To be done:
Please write out every one of the entries below word for word, leaving the pictures out of your answer.

Data shown:
================================

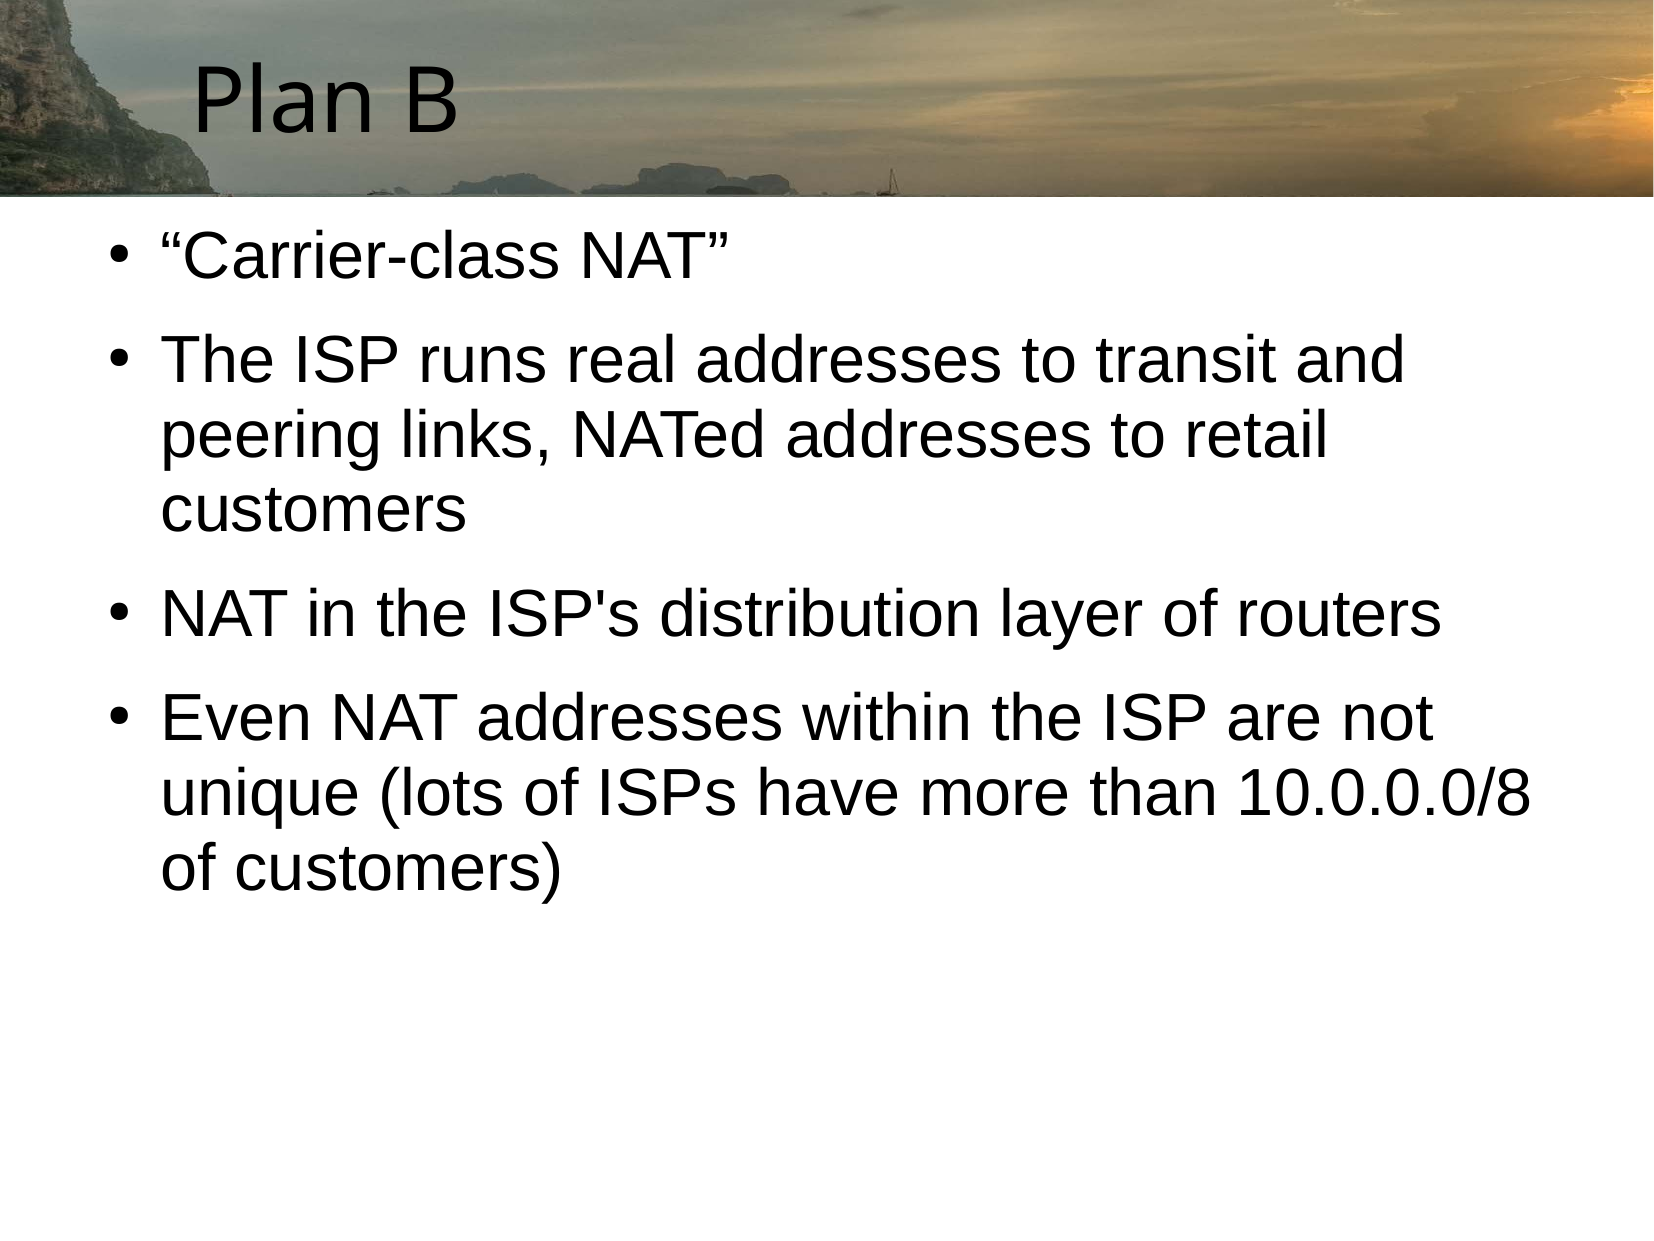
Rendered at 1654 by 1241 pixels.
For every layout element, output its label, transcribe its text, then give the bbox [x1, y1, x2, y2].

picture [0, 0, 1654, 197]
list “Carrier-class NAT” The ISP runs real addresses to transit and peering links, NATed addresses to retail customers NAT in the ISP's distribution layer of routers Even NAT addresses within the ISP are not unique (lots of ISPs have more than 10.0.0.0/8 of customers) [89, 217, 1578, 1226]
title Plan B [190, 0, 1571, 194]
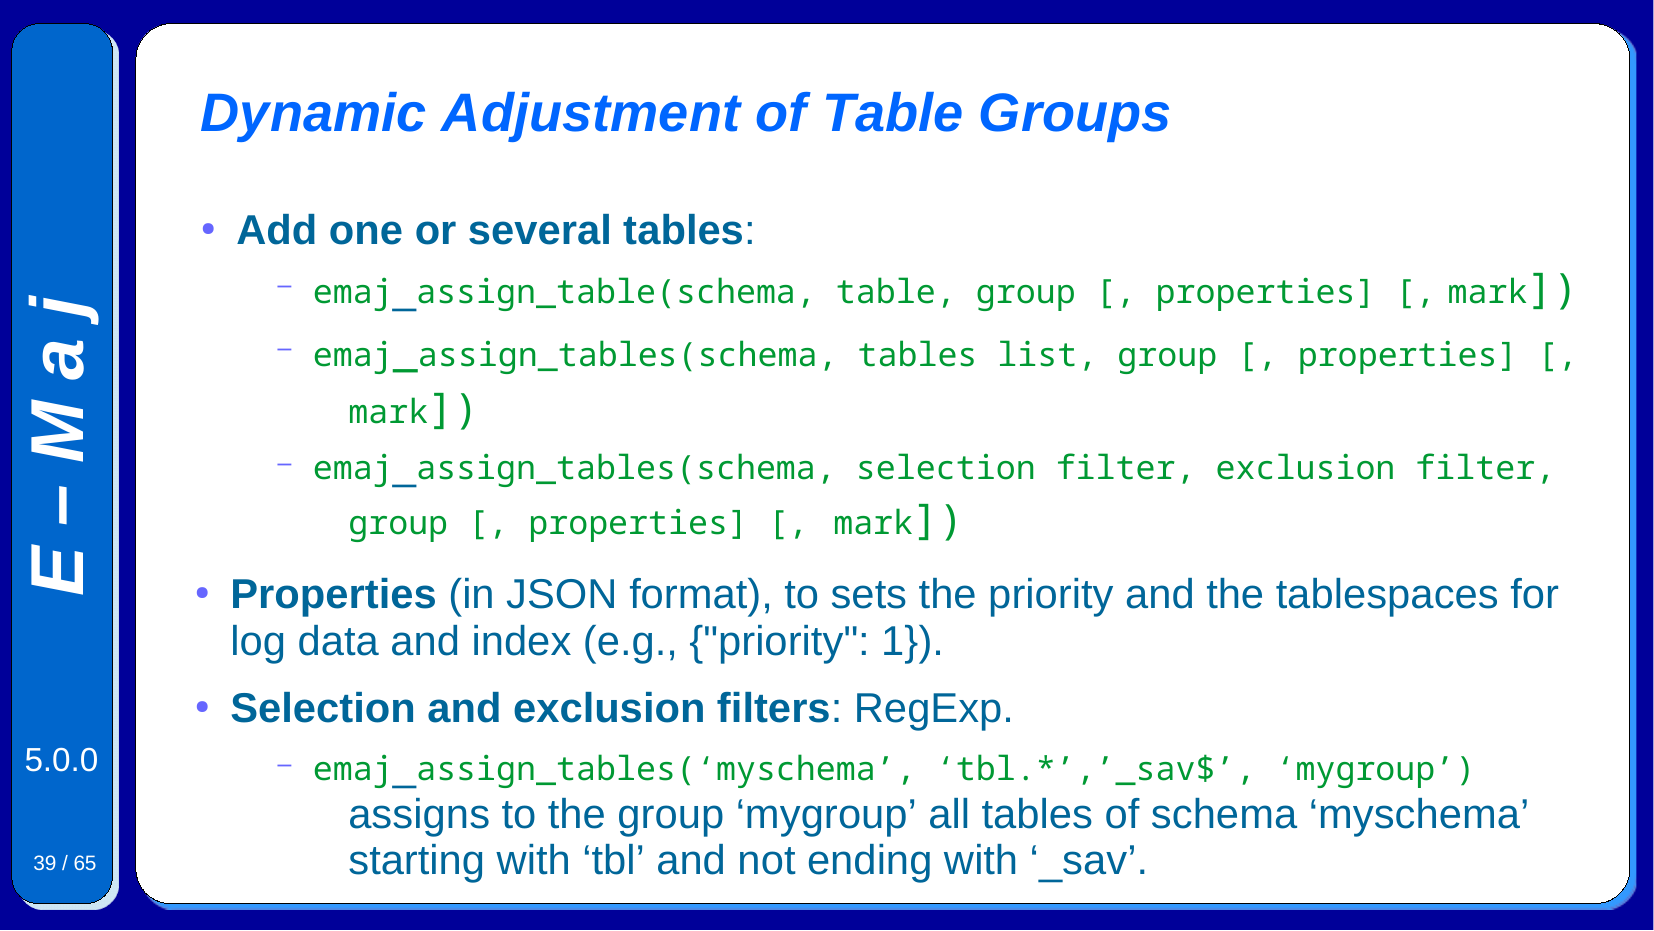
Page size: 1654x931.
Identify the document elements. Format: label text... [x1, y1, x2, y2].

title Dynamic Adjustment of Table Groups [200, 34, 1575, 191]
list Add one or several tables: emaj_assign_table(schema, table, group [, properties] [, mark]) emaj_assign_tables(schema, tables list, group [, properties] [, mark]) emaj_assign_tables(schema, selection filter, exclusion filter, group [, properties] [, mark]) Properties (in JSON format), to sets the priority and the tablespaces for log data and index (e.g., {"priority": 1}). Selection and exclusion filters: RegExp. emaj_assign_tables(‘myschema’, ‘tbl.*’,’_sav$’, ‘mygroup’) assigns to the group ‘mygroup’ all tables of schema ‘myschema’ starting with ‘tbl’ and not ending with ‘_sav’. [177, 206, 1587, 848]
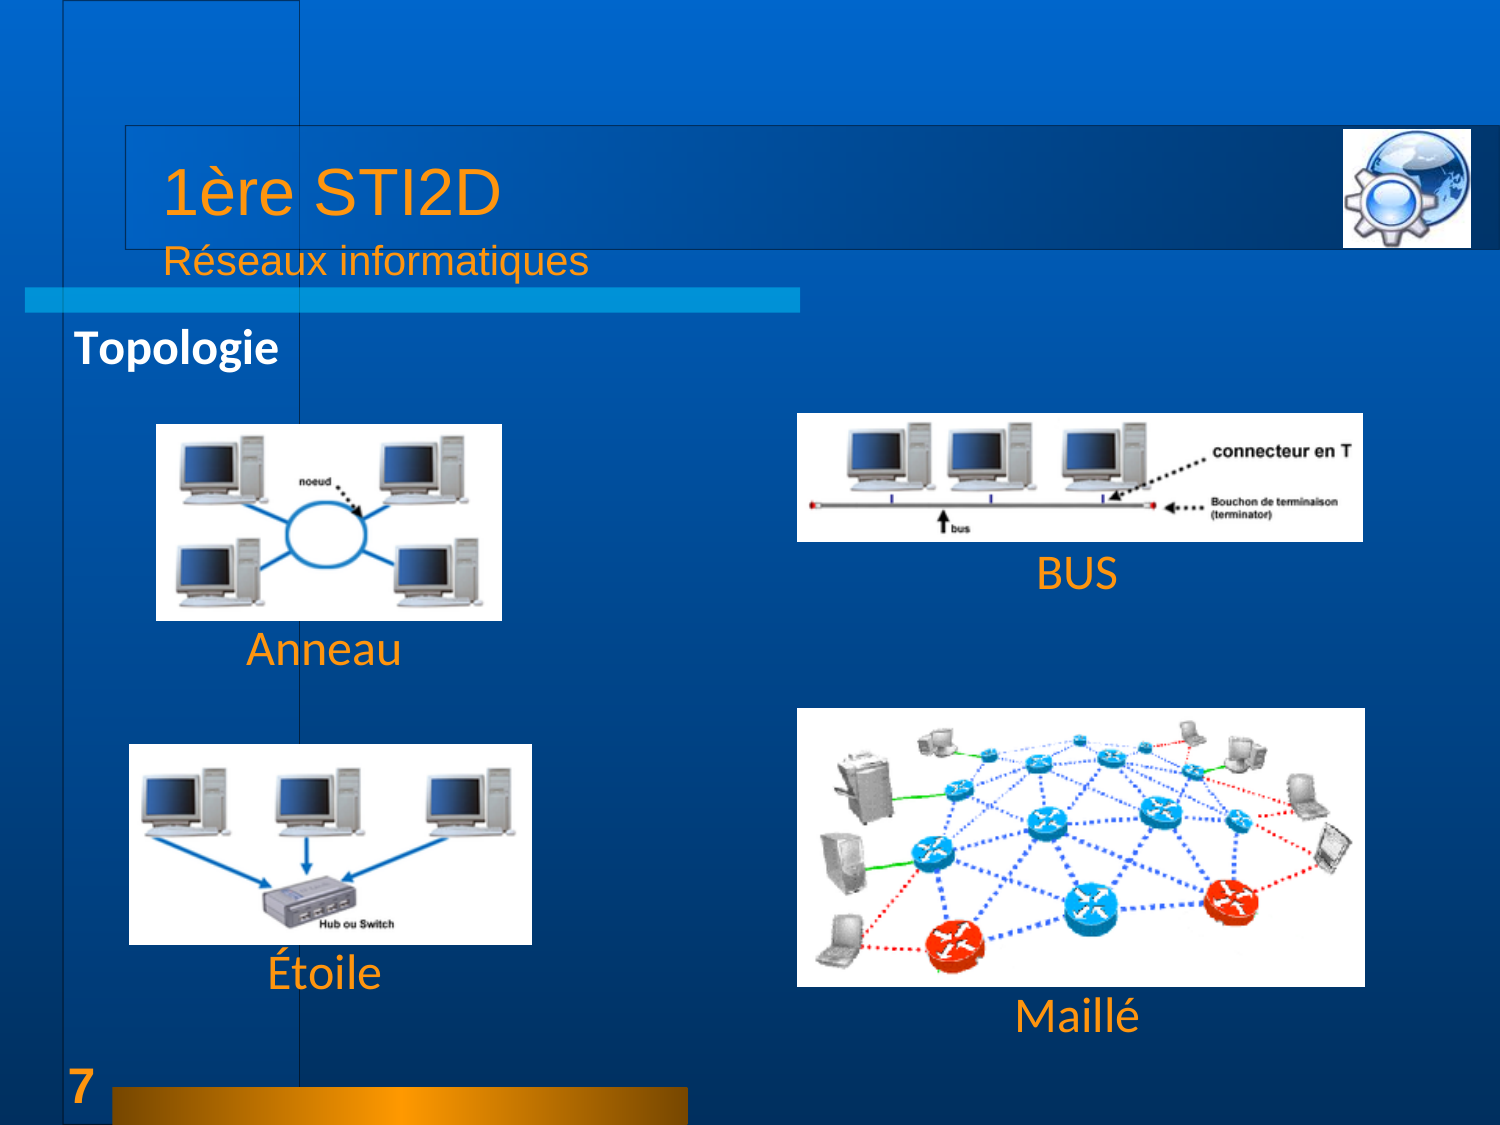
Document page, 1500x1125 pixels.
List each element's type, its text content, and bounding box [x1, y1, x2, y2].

================================

Response to this exercise:
Rendered at 1654 by 1241 pixels.
For every layout element, output its label, transcribe its text, then give the bbox [x1, y1, x2, y2].

picture [0, 0, 1654, 197]
list “Carrier-class NAT” The ISP runs real addresses to transit and peering links, NATed addresses to retail customers NAT in the ISP's distribution layer of routers Even NAT addresses within the ISP are not unique (lots of ISPs have more than 10.0.0.0/8 of customers) [89, 217, 1578, 1226]
title Plan B [190, 0, 1571, 194]
Page size: 1654x931.
Identify the document elements. Format: label text... [x1, y1, x2, y2].

title Dynamic Adjustment of Table Groups [200, 34, 1575, 191]
list Add one or several tables: emaj_assign_table(schema, table, group [, properties] [, mark]) emaj_assign_tables(schema, tables list, group [, properties] [, mark]) emaj_assign_tables(schema, selection filter, exclusion filter, group [, properties] [, mark]) Properties (in JSON format), to sets the priority and the tablespaces for log data and index (e.g., {"priority": 1}). Selection and exclusion filters: RegExp. emaj_assign_tables(‘myschema’, ‘tbl.*’,’_sav$’, ‘mygroup’) assigns to the group ‘mygroup’ all tables of schema ‘myschema’ starting with ‘tbl’ and not ending with ‘_sav’. [177, 206, 1587, 848]
Document page, 1500x1125 pixels.
List each element's type, its text content, and bounding box [x1, y1, x2, y2].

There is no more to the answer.